Finding a linear model such as this one can be handled with OpenTURNS.
In OpenTURNS this is done with the LinearModelAlgorithm
class which creates a linear model from numerical samples. To be more specific, it builds the following linear model :
Y = a0 + a1.X1 + ... + an.Xn + epsilon,
where the error epsilon is gaussian with zero mean and unit variance. Assuming your data is in a csv file, here is a simple script to get the regression coefficients ai :
from __future__ import print_function
import pandas as pd
import openturns as ot
# Assuming the data is a csv file with the given structure
# Y X1 X2 .. X7
df = pd.read_csv("./data.csv", sep="\s+")

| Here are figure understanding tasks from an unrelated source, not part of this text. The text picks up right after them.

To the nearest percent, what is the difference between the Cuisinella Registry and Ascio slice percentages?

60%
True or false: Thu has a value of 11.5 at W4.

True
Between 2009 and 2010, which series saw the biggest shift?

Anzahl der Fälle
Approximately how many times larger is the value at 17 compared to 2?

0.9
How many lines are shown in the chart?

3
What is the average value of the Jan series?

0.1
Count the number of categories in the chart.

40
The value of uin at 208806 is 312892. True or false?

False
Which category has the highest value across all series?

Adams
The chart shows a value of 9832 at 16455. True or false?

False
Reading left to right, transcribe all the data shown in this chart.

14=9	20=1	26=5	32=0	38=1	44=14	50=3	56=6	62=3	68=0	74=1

# Build a sample from the pandas dataframe
sample = ot.Sample(df.values)
# The observation points are in the first column (dimension 1)
Y = sample[:, 0]
# The input vector (X1,..,X7) of dimension 7
X = sample[:, 1::]
# Build a Linear model approximation
result = ot.LinearModelAlgorithm(X, Y).getResult()
# Get the coefficients ai
print("coefficients of the linear regression model = ", result.getCoefficients())
You can then easily get the confidence intervals with the following call :
# Get the confidence intervals at 90% of the ai coefficients
print(
"confidence intervals of the coefficients = ",
ot.LinearModelAnalysis(result).getCoefficientsConfidenceInterval(0.9),
)
You may find a more detailed example in the OpenTURNS examples.